# [TASK INSTRUCTIONS]
With the pictures omitted, repeat exactly the lines below starting with the line that has "nur weil wir" and going on through the line that has "ha fatto da".

(Collected data)
··········
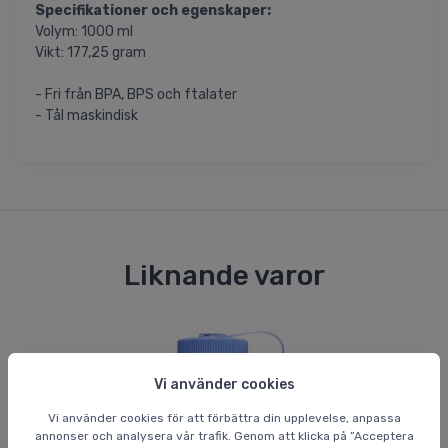
Specifikationer och egenskaper:
Volym: 1000 ml
Vikt: 177,25 gram
- Fri från BPA, BPS och ftalater
- Tål maskindisk
Liknande varor
Vi använder cookies
Vi använder cookies för att förbättra din upplevelse, anpassa
annonser och analysera vår trafik. Genom att klicka på ”Acceptera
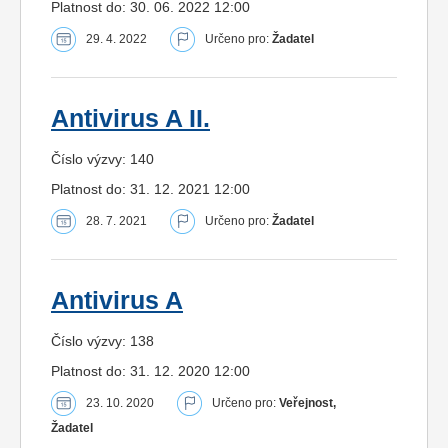
Platnost do: 30. 06. 2022 12:00
29. 4. 2022
Určeno pro:
Žadatel
Antivirus A II.
Číslo výzvy: 140
Platnost do: 31. 12. 2021 12:00
28. 7. 2021
Určeno pro:
Žadatel
Antivirus A
Číslo výzvy: 138
Platnost do: 31. 12. 2020 12:00
23. 10. 2020
Určeno pro:
Veřejnost,
Žadatel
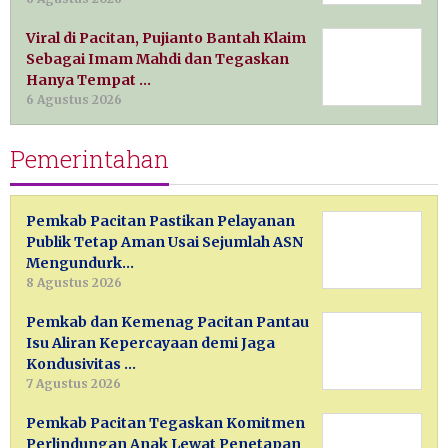
Viral di Pacitan, Pujianto Bantah Klaim
Sebagai Imam Mahdi dan Tegaskan
Hanya Tempat …
6 Agustus 2026
Pemerintahan
Pemkab Pacitan Pastikan Pelayanan
Publik Tetap Aman Usai Sejumlah ASN
Mengundurk…
8 Agustus 2026
Pemkab dan Kemenag Pacitan Pantau
Isu Aliran Kepercayaan demi Jaga
Kondusivitas …
7 Agustus 2026
Pemkab Pacitan Tegaskan Komitmen
Perlindungan Anak Lewat Penetapan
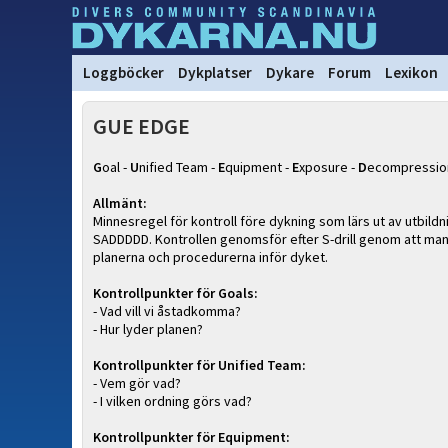
Loggböcker
Dykplatser
Dykare
Forum
Lexikon
GUE EDGE
G
oal -
U
nified Team -
E
quipment -
E
xposure -
D
ecompressio
Allmänt:
Minnesregel för kontroll före dykning som lärs ut av utbil
SADDDDD. Kontrollen genomsför efter S-drill genom att man 
planerna och procedurerna inför dyket.
Kontrollpunkter för Goals:
- Vad vill vi åstadkomma?
- Hur lyder planen?
Kontrollpunkter för Unified Team:
- Vem gör vad?
- I vilken ordning görs vad?
Kontrollpunkter för Equipment:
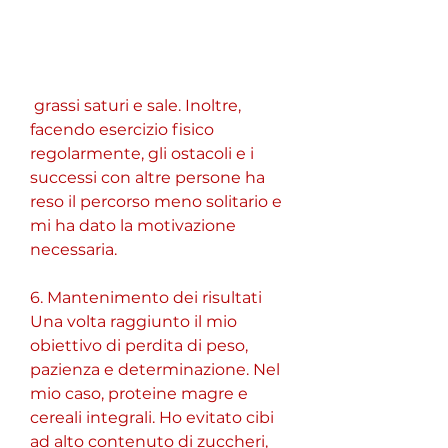
 grassi saturi e sale. Inoltre, 
facendo esercizio fisico 
regolarmente, gli ostacoli e i 
successi con altre persone ha 
reso il percorso meno solitario e 
mi ha dato la motivazione 
necessaria.
6. Mantenimento dei risultati
Una volta raggiunto il mio 
obiettivo di perdita di peso, 
pazienza e determinazione. Nel 
mio caso, proteine magre e 
cereali integrali. Ho evitato cibi 
ad alto contenuto di zuccheri, 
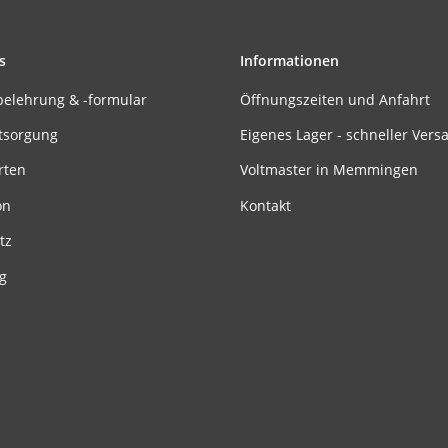
s
Informationen
belehrung & -formular
Öffnungszeiten und Anfahrt
tsorgung
Eigenes Lager - schneller Vers
rten
Voltmaster in Memmingen
on
Kontakt
tz
g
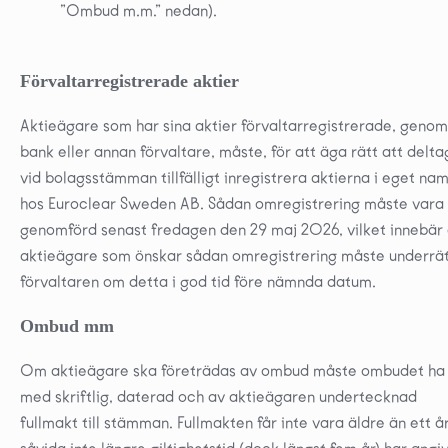
”Ombud m.m.” nedan).
Förvaltarregistrerade aktier
Aktieägare som har sina aktier förvaltarregistrerade, genom
bank eller annan förvaltare, måste, för att äga rätt att delt
vid bolagsstämman tillfälligt inregistrera aktierna i eget na
hos Euroclear Sweden AB. Sådan omregistrering måste vara
genomförd senast fredagen den 29 maj 2026, vilket innebär 
aktieägare som önskar sådan omregistrering måste underrä
förvaltaren om detta i god tid före nämnda datum.
Ombud mm
Om aktieägare ska företrädas av ombud måste ombudet ha
med skriftlig, daterad och av aktieägaren undertecknad
fullmakt till stämman. Fullmakten får inte vara äldre än ett år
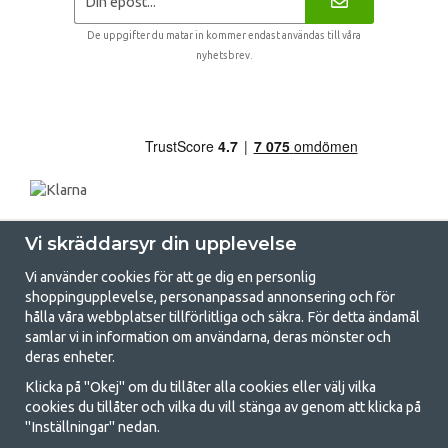
De uppgifter du matar in kommer endast användas till våra
nyhetsbrev.
Vi skräddarsyr din upplevelse
Vi använder cookies för att ge dig en personlig
shoppingupplevelse, personanpassad annonsering och för
hålla våra webbplatser tillförlitliga och säkra. För detta ändamål
samlar vi in information om användarna, deras mönster och
GetCamping.se - Din butik för camping
deras enheter.
och uteliv
Klicka på "Okej" om du tillåter alla cookies eller välj vilka
cookies du tillåter och vilka du vill stänga av genom att klicka på
Att campa kan antingen vara en livsstil eller ett sätt att samla familjen
"Inställningar" nedan.
för ett gemensamt äventyr. Oavsett vilken kategori du tillhör hittar du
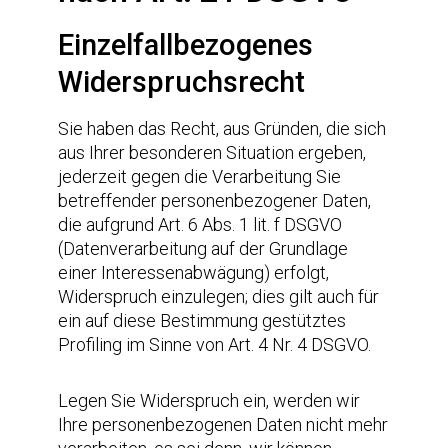
Einzelfallbezogenes
Widerspruchsrecht
Sie haben das Recht, aus Gründen, die sich
aus Ihrer besonderen Situation ergeben,
jederzeit gegen die Verarbeitung Sie
betreffender personenbezogener Daten,
die aufgrund Art. 6 Abs. 1 lit. f DSGVO
(Datenverarbeitung auf der Grundlage
einer Interessenabwägung) erfolgt,
Widerspruch einzulegen; dies gilt auch für
ein auf diese Bestimmung gestütztes
Profiling im Sinne von Art. 4 Nr. 4 DSGVO.
Legen Sie Widerspruch ein, werden wir
Ihre personenbezogenen Daten nicht mehr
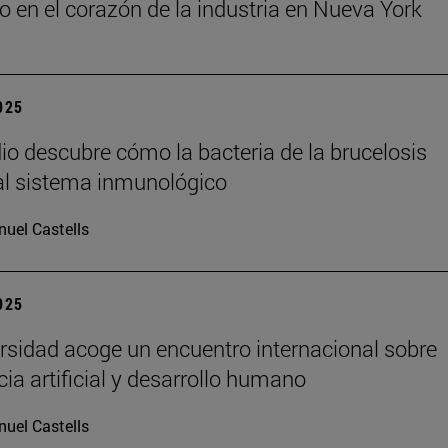
o en el corazón de la industria en Nueva York
2025
io descubre cómo la bacteria de la brucelosis
l sistema inmunológico
uel Castells
2025
rsidad acoge un encuentro internacional sobre
cia artificial y desarrollo humano
uel Castells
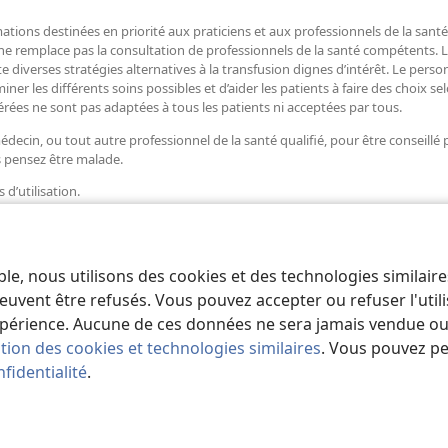
mations destinées en priorité aux praticiens et aux professionnels de la sant
 ne remplace pas la consultation de professionnels de la santé compétents.
e diverses stratégies alternatives à la transfusion dignes d’intérêt. Le perso
 les différents soins possibles et d’aider les patients à faire des choix selo
érées ne sont pas adaptées à tous les patients ni acceptées par tous.
ecin, ou tout autre professionnel de la santé qualifié, pour être conseillé
s pensez être malade.
s d’utilisation.
ble, nous utilisons des cookies et des technologies similair
euvent être refusés. Vous pouvez accepter ou refuser l'uti
périence. Aucune de ces données ne sera jamais vendue ou u
ation des cookies et technologies similaires
. Vous pouvez p
fidentialité
.
iety of Pennsylvania.
CONDITIONS D’UTILISATION
|
RÈGLES DE CONFIDE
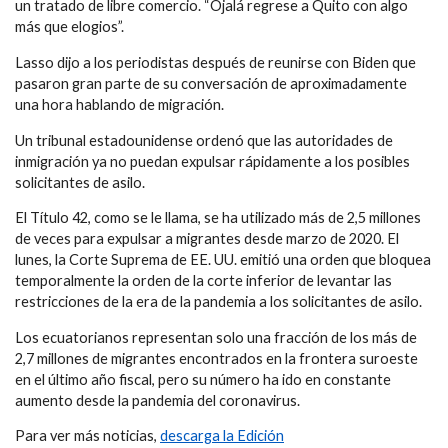
un tratado de libre comercio. “Ojalá regrese a Quito con algo
más que elogios”.
Lasso dijo a los periodistas después de reunirse con Biden que
pasaron gran parte de su conversación de aproximadamente
una hora hablando de migración.
Un tribunal estadounidense ordenó que las autoridades de
inmigración ya no puedan expulsar rápidamente a los posibles
solicitantes de asilo.
El Título 42, como se le llama, se ha utilizado más de 2,5 millones
de veces para expulsar a migrantes desde marzo de 2020. El
lunes, la Corte Suprema de EE. UU. emitió una orden que bloquea
temporalmente la orden de la corte inferior de levantar las
restricciones de la era de la pandemia a los solicitantes de asilo.
Los ecuatorianos representan solo una fracción de los más de
2,7 millones de migrantes encontrados en la frontera suroeste
en el último año fiscal, pero su número ha ido en constante
aumento desde la pandemia del coronavirus.
Para ver más noticias,
descarga la Edición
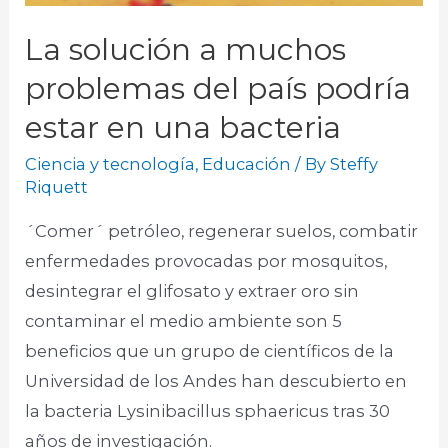
La solución a muchos
problemas del país podría
estar en una bacteria
Ciencia y tecnología
,
Educación
/ By
Steffy
Riquett
´Comer´ petróleo, regenerar suelos, combatir
enfermedades provocadas por mosquitos,
desintegrar el glifosato y extraer oro sin
contaminar el medio ambiente son 5
beneficios que un grupo de científicos de la
Universidad de los Andes han descubierto en
la bacteria Lysinibacillus sphaericus tras 30
años de investigación.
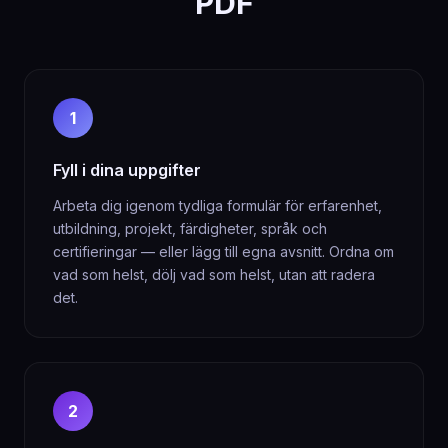
PDF
1
Fyll i dina uppgifter
Arbeta dig igenom tydliga formulär för erfarenhet,
utbildning, projekt, färdigheter, språk och
certifieringar — eller lägg till egna avsnitt. Ordna om
vad som helst, dölj vad som helst, utan att radera
det.
2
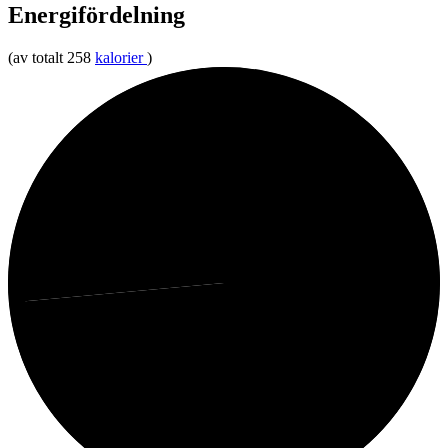
Energifördelning
(av totalt 258
kalorier
)
26%
Protein
74%
Fett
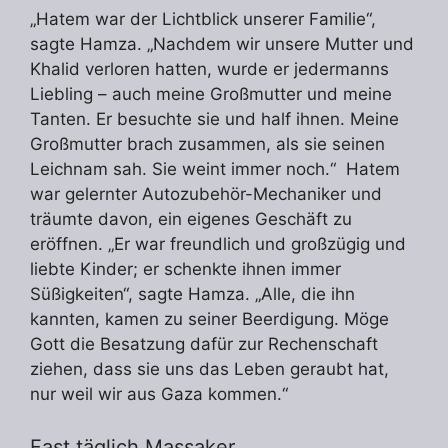
„Hatem war der Lichtblick unserer Familie“,
sagte Hamza. „Nachdem wir unsere Mutter und
Khalid verloren hatten, wurde er jedermanns
Liebling – auch meine Großmutter und meine
Tanten. Er besuchte sie und half ihnen. Meine
Großmutter brach zusammen, als sie seinen
Leichnam sah. Sie weint immer noch.“ Hatem
war gelernter Autozubehör-Mechaniker und
träumte davon, ein eigenes Geschäft zu
eröffnen. „Er war freundlich und großzügig und
liebte Kinder; er schenkte ihnen immer
Süßigkeiten“, sagte Hamza. „Alle, die ihn
kannten, kamen zu seiner Beerdigung. Möge
Gott die Besatzung dafür zur Rechenschaft
ziehen, dass sie uns das Leben geraubt hat,
nur weil wir aus Gaza kommen.“
Fast täglich Massaker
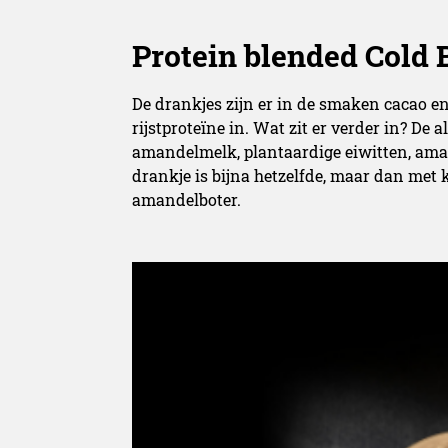
Protein blended Cold
De drankjes zijn er in de smaken cacao en
rijstproteïne in. Wat zit er verder in? De 
amandelmelk, plantaardige eiwitten, aman
drankje is bijna hetzelfde, maar dan met
amandelboter.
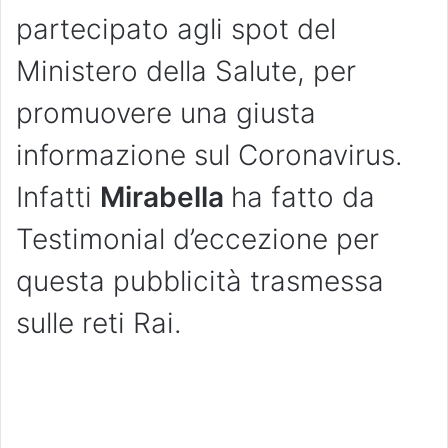
partecipato agli spot del
Ministero della Salute, per
promuovere una giusta
informazione sul Coronavirus.
Infatti
Mirabella
ha fatto da
Testimonial d’eccezione per
questa pubblicità trasmessa
sulle reti Rai.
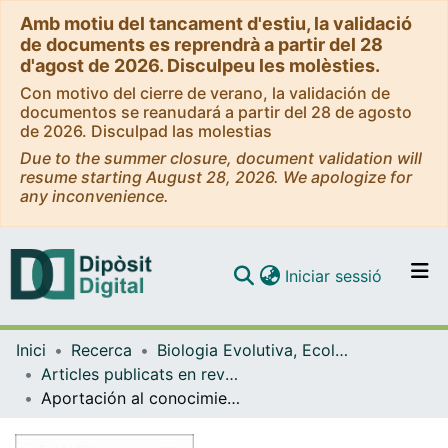
Amb motiu del tancament d'estiu, la validació
de documents es reprendrà a partir del 28
d'agost de 2026. Disculpeu les molèsties.
Con motivo del cierre de verano, la validación de
documentos se reanudará a partir del 28 de agosto
de 2026. Disculpad las molestias
Due to the summer closure, document validation will
resume starting August 28, 2026. We apologize for
any inconvenience.
(current)
Iniciar sessió
Comunitats i col·leccions
Inici
Recerca
Biologia Evolutiva, Ecologia i Ciències Ambientals
Navega per tot el DD
Articles publicats en revistes (Biologia Evolutiva, Ecologia i Ciències Ambientals)
Com publicar
Aportación al conocimiento de los cecidios encontrados en la vegetación de Murcia y localidades próximas del SE de España (Arthropoda: Insecta y Acari; Bacterii)
Contacte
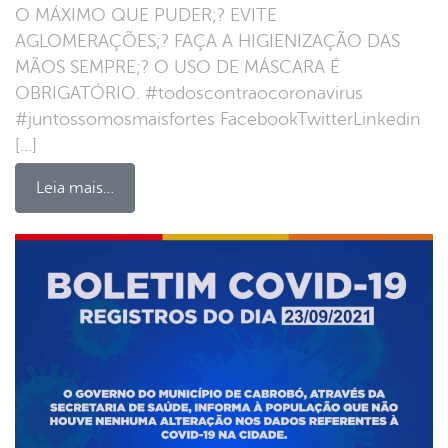
O MÁXIMO QUE PUDER;? EVITE
AGLOMERAÇÕES;? FAÇA A HIGIENIZAÇÃO DAS
MÃOS SEMPRE;? O USO DE MÁSCARA É
OBRIGATÓRIO. #todoscontraocoronavirus
#juntossomosmaisfortes FacebookTwitterLinkedin
[…]
Leia mais…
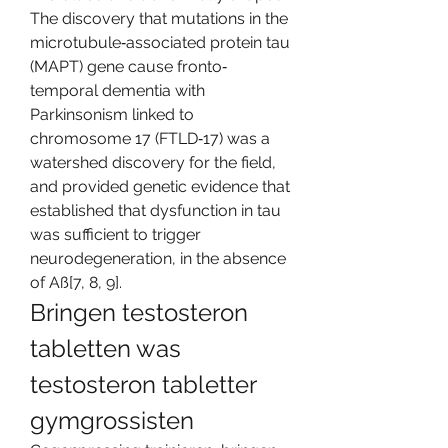
The discovery that mutations in the 
microtubule‐associated protein tau 
(MAPT) gene cause fronto‐
temporal dementia with 
Parkinsonism linked to 
chromosome 17 (FTLD‐17) was a 
watershed discovery for the field, 
and provided genetic evidence that 
established that dysfunction in tau 
was sufficient to trigger 
neurodegeneration, in the absence 
of Aß[7, 8, 9]. 
Bringen testosteron 
tabletten was 
testosteron tabletter 
gymgrossisten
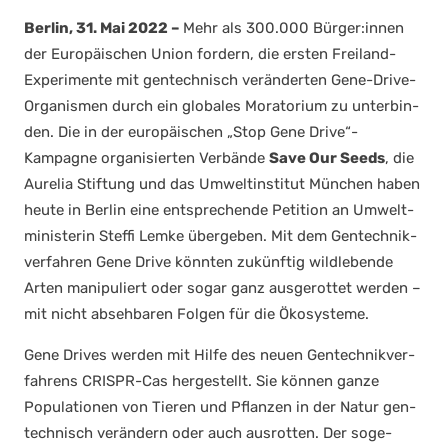
Ber­lin, 31. Mai 2022 –
Mehr als 300.000 Bürger:innen
der Euro­päi­schen Uni­on for­dern, die ers­ten Frei­land-
Expe­ri­men­te mit gen­tech­nisch ver­än­der­ten Gene-Dri­ve-
Orga­nis­men durch ein glo­ba­les Mora­to­ri­um zu unter­bin­
den. Die in der euro­päi­schen „Stop Gene Drive“-
Kampagne orga­ni­sier­ten Ver­bän­de
Save Our Seeds
, die
Aure­lia Stif­tung und das Umwelt­in­sti­tut Mün­chen haben
heu­te in Ber­lin eine ent­spre­chen­de Peti­ti­on an Umwelt­
mi­nis­te­rin Stef­fi Lem­ke über­ge­ben. Mit dem Gen­tech­nik­
ver­fah­ren Gene Dri­ve könn­ten zukünf­tig wild­le­ben­de
Arten mani­pu­liert oder sogar ganz aus­ge­rot­tet wer­den –
mit nicht abseh­ba­ren Fol­gen für die Öko­sys­te­me.
Gene Dri­ves wer­den mit Hil­fe des neu­en Gen­tech­nik­ver­
fah­rens CRIS­PR-Cas her­ge­stellt. Sie kön­nen gan­ze
Popu­la­tio­nen von Tie­ren und Pflan­zen in der Natur gen­
tech­nisch ver­än­dern oder auch aus­rot­ten. Der soge­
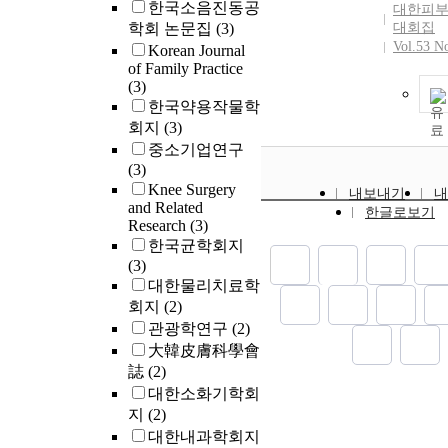
한국소음진동공
postoperative
대한피부
hour. Results
학회 논문집
(3)
대회집
all subjecti
Vol.53 N
Korean Journal
changed signi
of Family Practice
(3)
patients, espe
한국약용작물학
successful gr
회지
(3)
unsuccessful 
witnessed ap
중소기업연구
fatigue chang
(3)
while other 
Knee Surgery
내보내기
내
and Related
change signif
한글로보기
Research
(3)
Conclusion. 
한국균학회지
improve subj
(3)
symptoms in 
대한물리치료학
surgery was s
회지
(2)
unsuccessful.
isolated UPP
관광학연구
(2)
in subjectiv
大韓皮膚科學會
the unsucces
誌
(2)
different fro
대한소화기학회
successful gr
지
(2)
대한내과학회지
··········
# [SOLUTION TO THIS TASK]
nur weil wir aus Gaza kommen.“
Fast täglich Massaker
Protein blended Cold
De drankjes zijn er in de smaken cacao en
rijstproteïne in. Wat zit er verder in? De 
amandelmelk, plantaardige eiwitten, aman
drankje is bijna hetzelfde, maar dan met
amandelboter.
partecipato agli spot del
Ministero della Salute, per
promuovere una giusta
informazione sul Coronavirus.
Infatti
Mirabella
ha fatto da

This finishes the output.